Sunday, March 1, 2009

Rivera-Garza and "Tales of Two Women"

Rivera-Garza

  • Psychology is not a science that I put a whole lot of credit in; I believe that there are two trends currently: 1)Overdiagnose everything. Especially things such as ADHD and depression. Your kid acts out too much in class? It's because you haven't disiplined him enough. Life didn't turn out the way you thought it would? Join the club! I am not trying to discount true mental illness, such as REAL ADHD and REAL clinical depression, but in my completely uneducated and uniformed opinion, the vast majority of people are simply diagnosed with these "problems" because: 2)Psychiatrists seem to want to prescribe a pill for everything. The reason is two-fold: because medicating someone is much easier than actually treating someone and, most importantly, doctors get PAID with incentives to medicate people; they make money from it. Sorry, that kinda got a little off topic.
  • Behaviorism has its merits, but that did not arise untill Skinner in the 40s. As evidenced by this article and Freud's writings, along with others, it illustrates the sexual bias that most men had at the time, even the intellectuals. Although Freud had some good ideas, concepts such as "penis envy" show his bias and the inherent bias in Psychology at the time. This article shows the biases as well: if a women is promiscuous then she suffers from "moral insanity", but I did not see any evidence of any men who were diagonsed with the same condition because they were promiscuous. This double-standard continues today, albeit not necessarily in psychology.
  • I thought this article gave the women in the asylum too much credit for social change, although some of the women wrote letters and such, the article seems to imply that people did not really take them seriously.
"Tales of Two Women"
  • Aha, here's an article to my liking!
  • According to the rules of the Codigo Duelo, this fight did not consitute as a duel (Esperanza was unarmed).

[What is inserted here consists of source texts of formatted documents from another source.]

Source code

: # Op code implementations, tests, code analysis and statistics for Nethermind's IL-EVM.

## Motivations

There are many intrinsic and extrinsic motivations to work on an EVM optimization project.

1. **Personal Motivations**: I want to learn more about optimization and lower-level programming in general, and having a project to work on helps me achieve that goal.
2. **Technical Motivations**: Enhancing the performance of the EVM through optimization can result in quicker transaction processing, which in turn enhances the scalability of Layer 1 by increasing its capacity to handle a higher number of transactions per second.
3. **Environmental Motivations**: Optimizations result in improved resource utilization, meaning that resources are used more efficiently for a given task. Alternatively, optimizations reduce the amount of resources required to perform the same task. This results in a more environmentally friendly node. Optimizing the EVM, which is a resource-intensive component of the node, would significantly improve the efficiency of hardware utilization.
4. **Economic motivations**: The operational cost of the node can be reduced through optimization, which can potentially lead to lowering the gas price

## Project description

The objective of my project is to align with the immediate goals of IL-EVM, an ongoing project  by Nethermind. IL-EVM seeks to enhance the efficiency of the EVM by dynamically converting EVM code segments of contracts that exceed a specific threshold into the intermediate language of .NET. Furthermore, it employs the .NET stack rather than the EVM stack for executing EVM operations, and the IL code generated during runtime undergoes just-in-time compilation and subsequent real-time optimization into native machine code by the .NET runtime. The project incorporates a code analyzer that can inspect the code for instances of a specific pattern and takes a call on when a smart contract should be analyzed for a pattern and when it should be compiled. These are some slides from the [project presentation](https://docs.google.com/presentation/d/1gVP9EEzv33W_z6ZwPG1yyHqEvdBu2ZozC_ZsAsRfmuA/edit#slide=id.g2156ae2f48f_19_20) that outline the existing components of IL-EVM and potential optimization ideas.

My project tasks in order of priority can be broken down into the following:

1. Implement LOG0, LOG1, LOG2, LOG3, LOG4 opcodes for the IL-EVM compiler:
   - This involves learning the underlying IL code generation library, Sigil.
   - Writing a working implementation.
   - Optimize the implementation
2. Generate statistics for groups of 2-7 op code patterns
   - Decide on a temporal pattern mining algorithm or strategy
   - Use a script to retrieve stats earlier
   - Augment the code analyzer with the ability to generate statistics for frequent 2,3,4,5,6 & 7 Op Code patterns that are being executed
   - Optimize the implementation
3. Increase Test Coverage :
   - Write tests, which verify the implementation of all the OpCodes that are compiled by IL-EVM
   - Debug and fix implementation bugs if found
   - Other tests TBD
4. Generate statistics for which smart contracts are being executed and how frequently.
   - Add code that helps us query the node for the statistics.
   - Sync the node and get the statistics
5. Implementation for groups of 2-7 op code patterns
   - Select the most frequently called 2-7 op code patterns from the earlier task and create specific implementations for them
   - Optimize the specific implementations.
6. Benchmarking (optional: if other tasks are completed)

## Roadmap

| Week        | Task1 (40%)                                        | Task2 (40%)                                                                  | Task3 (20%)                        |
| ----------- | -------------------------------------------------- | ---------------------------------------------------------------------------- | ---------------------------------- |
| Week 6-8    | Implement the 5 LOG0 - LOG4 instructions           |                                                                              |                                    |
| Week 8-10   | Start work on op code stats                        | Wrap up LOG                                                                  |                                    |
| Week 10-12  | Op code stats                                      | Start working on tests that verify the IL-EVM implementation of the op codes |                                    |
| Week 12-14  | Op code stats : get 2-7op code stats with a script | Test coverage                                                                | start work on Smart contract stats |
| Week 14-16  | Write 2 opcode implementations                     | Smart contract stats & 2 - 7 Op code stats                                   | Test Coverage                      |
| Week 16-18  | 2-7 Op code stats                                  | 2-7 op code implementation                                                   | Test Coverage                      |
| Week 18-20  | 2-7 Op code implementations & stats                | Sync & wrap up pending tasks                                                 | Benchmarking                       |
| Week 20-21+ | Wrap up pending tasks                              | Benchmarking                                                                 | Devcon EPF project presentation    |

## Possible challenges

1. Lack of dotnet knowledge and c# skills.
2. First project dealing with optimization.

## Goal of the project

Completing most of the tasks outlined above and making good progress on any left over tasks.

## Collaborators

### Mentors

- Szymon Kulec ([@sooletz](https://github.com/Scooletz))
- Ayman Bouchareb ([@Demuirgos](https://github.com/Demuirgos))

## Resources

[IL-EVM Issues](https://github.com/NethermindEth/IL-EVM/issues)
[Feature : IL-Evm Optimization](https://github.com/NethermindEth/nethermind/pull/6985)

The author makes the arguement that two men fighting a duel over a women would not have been punished as severely as she was, but she was, in fact, a murder. However, I do not disagree that if a similar situation had happened to a man, the punishment surely would have been less severe.
  • I wonder, although this is impossible to tell, if María was truly remorseful for their actions or if she regretted what she did due to the punisment she recieved.
  • In my opinion, she should not have been punished so severely. Her defense was solid for the time: her honor had been called into question. Her method was the problem: she should have challenged her to a duel, rather than murdering her.

1 comment:

  1. It is my favorite article too. And Piccato's book City of Suspects about Mexico City is an excellent model of social and urban history. The double std does still apply--remember Maria was shot by a lover but he was not punished as she was---maybe because it was attempted murder? who knows.